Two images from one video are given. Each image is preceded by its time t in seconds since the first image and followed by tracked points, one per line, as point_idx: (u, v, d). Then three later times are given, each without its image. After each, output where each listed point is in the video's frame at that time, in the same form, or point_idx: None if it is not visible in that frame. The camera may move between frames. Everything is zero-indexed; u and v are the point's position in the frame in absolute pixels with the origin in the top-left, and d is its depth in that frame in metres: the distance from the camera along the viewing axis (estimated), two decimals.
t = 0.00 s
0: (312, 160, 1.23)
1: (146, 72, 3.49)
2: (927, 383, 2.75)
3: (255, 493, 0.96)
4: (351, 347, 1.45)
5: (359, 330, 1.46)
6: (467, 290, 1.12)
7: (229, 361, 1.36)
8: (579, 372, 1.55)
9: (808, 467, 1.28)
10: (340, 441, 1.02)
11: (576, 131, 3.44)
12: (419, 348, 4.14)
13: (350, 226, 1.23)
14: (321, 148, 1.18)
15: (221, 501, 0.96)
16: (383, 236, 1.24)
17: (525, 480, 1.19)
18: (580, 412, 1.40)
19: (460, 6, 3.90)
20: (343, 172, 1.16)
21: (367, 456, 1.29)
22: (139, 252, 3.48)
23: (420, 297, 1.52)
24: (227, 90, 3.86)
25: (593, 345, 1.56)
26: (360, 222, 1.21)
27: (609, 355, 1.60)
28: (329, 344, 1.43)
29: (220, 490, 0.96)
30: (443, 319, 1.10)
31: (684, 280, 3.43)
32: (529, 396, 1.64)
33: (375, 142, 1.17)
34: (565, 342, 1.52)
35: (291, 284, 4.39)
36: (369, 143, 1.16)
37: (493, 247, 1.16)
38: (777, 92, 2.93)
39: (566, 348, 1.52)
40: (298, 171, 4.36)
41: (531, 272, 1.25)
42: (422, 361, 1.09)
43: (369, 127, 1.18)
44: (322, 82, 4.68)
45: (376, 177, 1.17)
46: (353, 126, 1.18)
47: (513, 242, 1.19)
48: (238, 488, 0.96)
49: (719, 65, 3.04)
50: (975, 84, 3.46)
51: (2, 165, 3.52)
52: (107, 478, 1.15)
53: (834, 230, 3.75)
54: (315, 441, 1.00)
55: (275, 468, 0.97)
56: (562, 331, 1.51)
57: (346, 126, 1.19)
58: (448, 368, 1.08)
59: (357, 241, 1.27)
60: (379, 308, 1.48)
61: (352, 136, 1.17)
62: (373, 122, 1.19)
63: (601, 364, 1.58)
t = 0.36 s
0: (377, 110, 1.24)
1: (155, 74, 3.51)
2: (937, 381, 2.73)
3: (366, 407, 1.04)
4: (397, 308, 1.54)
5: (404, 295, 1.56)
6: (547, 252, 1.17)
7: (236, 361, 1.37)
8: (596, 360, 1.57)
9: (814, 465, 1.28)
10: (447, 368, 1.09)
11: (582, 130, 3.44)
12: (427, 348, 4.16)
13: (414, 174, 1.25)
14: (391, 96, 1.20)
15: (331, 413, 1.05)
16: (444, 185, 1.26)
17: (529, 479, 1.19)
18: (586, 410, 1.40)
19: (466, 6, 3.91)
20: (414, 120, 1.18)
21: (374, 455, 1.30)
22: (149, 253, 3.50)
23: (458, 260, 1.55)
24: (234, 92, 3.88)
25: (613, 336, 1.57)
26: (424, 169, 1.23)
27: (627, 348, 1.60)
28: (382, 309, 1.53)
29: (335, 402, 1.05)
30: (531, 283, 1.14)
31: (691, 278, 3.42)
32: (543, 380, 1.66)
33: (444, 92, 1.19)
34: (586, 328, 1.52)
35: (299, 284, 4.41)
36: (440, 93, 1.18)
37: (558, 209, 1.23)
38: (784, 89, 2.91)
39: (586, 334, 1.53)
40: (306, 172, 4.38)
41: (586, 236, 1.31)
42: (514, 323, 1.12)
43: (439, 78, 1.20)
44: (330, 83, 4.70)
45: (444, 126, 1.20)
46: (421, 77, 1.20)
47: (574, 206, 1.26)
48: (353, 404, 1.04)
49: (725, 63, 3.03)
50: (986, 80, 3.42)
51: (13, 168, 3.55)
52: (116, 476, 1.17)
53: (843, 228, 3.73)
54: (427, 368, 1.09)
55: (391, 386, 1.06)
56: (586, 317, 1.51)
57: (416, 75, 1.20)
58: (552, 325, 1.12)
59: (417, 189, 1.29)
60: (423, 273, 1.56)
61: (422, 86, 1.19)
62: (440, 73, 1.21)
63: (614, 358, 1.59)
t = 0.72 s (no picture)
□ □ □
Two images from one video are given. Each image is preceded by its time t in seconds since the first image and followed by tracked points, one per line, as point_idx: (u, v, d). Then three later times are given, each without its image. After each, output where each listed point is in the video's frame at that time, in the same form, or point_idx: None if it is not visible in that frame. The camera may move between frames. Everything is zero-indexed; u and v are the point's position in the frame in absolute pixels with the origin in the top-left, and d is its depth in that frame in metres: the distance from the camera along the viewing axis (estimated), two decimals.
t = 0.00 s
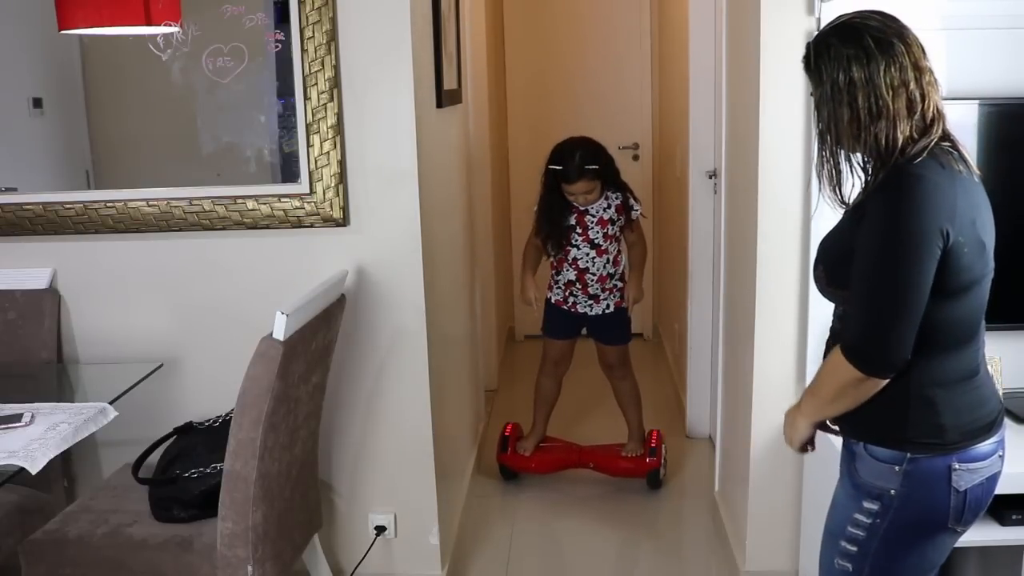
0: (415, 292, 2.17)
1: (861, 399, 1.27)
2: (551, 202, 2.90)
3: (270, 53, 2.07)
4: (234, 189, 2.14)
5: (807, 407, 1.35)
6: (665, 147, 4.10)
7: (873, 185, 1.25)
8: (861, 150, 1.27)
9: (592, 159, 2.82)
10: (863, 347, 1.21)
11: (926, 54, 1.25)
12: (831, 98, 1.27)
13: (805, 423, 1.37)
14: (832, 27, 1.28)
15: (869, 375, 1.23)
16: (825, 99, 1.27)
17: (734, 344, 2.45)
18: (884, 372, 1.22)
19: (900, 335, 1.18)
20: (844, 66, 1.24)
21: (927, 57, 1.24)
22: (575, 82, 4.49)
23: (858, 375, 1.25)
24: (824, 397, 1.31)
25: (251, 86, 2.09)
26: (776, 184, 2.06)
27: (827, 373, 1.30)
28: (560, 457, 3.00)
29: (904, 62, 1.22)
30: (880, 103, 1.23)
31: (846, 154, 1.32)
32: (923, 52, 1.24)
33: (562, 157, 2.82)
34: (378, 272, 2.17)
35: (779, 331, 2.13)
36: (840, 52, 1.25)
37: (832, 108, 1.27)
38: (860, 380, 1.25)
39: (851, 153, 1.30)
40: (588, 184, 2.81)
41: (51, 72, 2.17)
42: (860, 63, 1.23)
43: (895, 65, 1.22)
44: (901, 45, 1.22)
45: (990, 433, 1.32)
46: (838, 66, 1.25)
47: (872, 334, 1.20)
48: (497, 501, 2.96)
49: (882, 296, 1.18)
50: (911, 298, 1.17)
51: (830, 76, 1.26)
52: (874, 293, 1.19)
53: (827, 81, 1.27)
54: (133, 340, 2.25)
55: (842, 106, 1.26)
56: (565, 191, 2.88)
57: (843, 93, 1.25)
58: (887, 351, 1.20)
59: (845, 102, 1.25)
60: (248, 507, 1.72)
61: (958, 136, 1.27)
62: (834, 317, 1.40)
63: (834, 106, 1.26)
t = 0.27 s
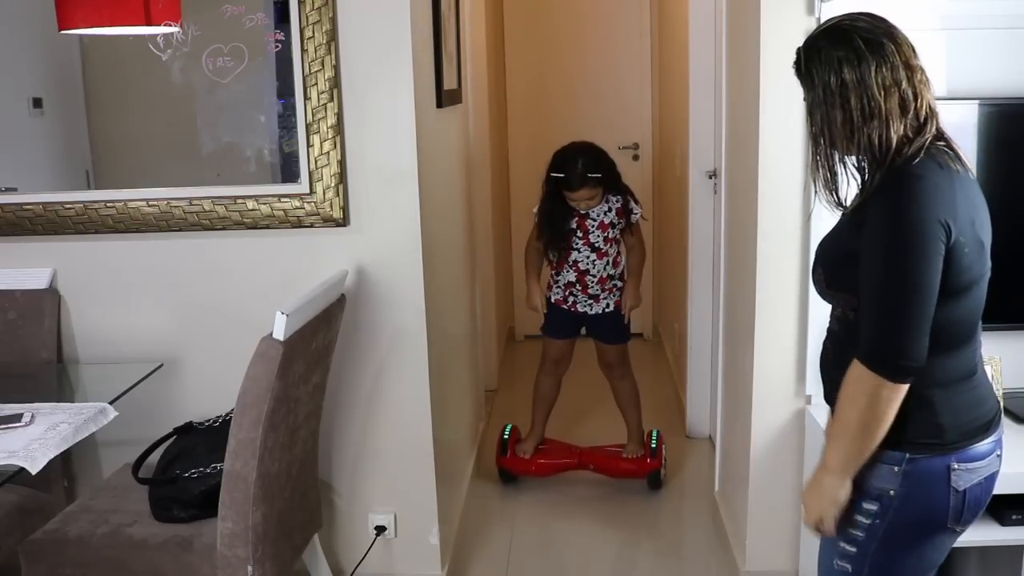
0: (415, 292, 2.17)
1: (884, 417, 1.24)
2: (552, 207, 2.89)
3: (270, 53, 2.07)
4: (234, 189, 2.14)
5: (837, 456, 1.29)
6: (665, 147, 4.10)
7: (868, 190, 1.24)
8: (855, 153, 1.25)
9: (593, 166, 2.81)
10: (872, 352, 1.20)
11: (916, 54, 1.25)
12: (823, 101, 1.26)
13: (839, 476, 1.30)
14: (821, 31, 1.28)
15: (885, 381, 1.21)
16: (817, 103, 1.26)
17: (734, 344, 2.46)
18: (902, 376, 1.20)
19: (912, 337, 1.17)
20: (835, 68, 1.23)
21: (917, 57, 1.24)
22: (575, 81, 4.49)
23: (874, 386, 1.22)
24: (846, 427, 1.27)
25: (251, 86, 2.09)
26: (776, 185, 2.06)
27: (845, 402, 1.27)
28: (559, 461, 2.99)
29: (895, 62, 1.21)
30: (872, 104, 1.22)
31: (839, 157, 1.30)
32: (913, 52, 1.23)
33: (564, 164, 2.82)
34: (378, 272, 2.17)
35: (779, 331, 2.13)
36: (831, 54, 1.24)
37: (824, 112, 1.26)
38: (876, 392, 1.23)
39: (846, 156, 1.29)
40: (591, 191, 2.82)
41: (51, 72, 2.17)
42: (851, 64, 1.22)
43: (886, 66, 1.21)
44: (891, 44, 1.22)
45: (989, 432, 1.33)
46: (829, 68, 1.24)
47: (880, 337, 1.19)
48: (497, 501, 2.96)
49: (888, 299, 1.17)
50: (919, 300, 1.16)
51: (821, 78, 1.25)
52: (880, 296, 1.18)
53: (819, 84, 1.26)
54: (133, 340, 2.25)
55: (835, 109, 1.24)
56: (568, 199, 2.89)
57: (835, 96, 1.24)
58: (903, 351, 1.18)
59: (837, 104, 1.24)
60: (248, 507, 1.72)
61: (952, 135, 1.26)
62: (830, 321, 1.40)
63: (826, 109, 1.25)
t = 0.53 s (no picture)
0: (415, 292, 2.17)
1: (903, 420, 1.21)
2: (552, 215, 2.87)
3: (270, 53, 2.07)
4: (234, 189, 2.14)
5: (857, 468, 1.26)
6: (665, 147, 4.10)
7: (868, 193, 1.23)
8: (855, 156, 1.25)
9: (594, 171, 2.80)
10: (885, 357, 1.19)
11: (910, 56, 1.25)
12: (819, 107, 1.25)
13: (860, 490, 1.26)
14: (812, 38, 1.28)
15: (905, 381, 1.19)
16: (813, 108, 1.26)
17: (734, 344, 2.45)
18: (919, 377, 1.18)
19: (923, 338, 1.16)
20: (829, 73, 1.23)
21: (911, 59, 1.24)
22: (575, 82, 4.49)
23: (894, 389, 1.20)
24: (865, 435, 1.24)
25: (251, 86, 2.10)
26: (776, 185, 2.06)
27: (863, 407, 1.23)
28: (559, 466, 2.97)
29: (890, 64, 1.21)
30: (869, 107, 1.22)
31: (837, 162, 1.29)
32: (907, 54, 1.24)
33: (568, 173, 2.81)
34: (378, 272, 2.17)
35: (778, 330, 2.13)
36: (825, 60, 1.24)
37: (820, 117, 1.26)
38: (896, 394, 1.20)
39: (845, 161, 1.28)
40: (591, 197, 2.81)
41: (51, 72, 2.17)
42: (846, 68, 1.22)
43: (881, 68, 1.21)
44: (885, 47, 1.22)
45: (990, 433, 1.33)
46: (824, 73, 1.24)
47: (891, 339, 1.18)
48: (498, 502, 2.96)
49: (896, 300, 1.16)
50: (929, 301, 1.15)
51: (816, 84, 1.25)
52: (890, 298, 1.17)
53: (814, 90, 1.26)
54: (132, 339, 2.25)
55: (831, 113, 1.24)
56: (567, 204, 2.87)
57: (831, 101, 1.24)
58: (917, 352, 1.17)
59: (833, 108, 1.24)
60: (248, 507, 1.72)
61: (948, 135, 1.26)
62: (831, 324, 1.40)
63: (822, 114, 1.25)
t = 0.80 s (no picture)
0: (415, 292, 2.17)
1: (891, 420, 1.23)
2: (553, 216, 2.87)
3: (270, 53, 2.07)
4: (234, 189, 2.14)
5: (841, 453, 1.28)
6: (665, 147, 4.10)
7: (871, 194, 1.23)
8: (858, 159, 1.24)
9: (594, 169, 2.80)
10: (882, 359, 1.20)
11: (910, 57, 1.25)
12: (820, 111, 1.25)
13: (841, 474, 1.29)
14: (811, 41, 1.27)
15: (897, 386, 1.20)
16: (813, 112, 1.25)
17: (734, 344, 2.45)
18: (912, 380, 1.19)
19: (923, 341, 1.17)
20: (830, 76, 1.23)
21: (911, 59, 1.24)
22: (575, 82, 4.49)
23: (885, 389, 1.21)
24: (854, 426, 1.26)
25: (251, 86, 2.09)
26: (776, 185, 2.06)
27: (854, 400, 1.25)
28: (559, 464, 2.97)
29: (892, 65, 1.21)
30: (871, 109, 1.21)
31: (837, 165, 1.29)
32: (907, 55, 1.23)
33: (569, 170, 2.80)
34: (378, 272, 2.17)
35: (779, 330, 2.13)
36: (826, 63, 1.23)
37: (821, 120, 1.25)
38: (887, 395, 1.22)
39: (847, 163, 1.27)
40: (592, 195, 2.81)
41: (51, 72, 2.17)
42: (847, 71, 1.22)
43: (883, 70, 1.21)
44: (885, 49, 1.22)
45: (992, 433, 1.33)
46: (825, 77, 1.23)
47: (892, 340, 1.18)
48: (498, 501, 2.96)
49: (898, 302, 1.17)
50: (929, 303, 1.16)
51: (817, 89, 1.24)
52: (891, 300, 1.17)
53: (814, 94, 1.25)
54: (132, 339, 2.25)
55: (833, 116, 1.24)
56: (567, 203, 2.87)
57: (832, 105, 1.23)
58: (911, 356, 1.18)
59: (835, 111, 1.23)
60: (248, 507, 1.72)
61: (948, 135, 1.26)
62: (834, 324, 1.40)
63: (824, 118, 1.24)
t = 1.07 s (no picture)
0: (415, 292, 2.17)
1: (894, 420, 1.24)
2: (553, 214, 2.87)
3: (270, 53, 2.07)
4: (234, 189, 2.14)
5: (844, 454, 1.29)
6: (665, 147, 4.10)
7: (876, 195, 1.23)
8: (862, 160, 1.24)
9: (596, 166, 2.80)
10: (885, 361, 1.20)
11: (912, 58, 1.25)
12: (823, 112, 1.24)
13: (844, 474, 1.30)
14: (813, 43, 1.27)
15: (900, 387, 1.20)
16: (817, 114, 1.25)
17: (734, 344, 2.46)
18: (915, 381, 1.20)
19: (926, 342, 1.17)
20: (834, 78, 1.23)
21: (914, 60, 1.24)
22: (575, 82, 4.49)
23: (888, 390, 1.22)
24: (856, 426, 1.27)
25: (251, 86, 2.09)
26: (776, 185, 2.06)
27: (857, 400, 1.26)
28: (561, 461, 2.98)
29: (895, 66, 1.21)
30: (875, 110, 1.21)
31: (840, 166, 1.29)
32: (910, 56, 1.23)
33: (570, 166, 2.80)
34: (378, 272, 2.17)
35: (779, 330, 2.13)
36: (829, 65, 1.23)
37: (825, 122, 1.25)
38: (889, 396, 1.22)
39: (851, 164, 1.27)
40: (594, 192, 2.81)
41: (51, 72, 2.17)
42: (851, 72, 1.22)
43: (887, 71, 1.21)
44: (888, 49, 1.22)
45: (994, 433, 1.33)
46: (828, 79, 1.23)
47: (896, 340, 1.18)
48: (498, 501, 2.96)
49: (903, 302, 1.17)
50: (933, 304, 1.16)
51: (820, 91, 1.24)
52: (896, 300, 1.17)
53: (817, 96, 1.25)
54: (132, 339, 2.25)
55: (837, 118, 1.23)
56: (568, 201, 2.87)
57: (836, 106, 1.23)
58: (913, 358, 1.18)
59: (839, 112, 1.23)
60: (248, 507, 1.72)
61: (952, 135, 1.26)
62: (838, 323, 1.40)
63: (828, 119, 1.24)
□ □ □
_WORK INSTRUCTIONS_. Copy out the lines above exactly, beginning at the one that contains "2: (927, 383, 2.75)" and ending at the one that contains "35: (291, 284, 4.39)".

_TASK OUTPUT_.
2: (927, 383, 2.75)
3: (255, 493, 0.96)
4: (351, 347, 1.45)
5: (359, 330, 1.46)
6: (467, 290, 1.12)
7: (229, 361, 1.36)
8: (579, 372, 1.55)
9: (808, 467, 1.28)
10: (340, 441, 1.02)
11: (576, 131, 3.44)
12: (419, 348, 4.14)
13: (350, 226, 1.23)
14: (321, 148, 1.18)
15: (221, 501, 0.96)
16: (383, 236, 1.24)
17: (525, 480, 1.19)
18: (580, 412, 1.40)
19: (460, 6, 3.90)
20: (343, 172, 1.16)
21: (367, 456, 1.29)
22: (139, 252, 3.48)
23: (420, 297, 1.52)
24: (227, 90, 3.86)
25: (593, 345, 1.56)
26: (360, 222, 1.21)
27: (609, 355, 1.60)
28: (329, 344, 1.43)
29: (220, 490, 0.96)
30: (443, 319, 1.10)
31: (684, 280, 3.43)
32: (529, 396, 1.64)
33: (375, 142, 1.17)
34: (565, 342, 1.52)
35: (291, 284, 4.39)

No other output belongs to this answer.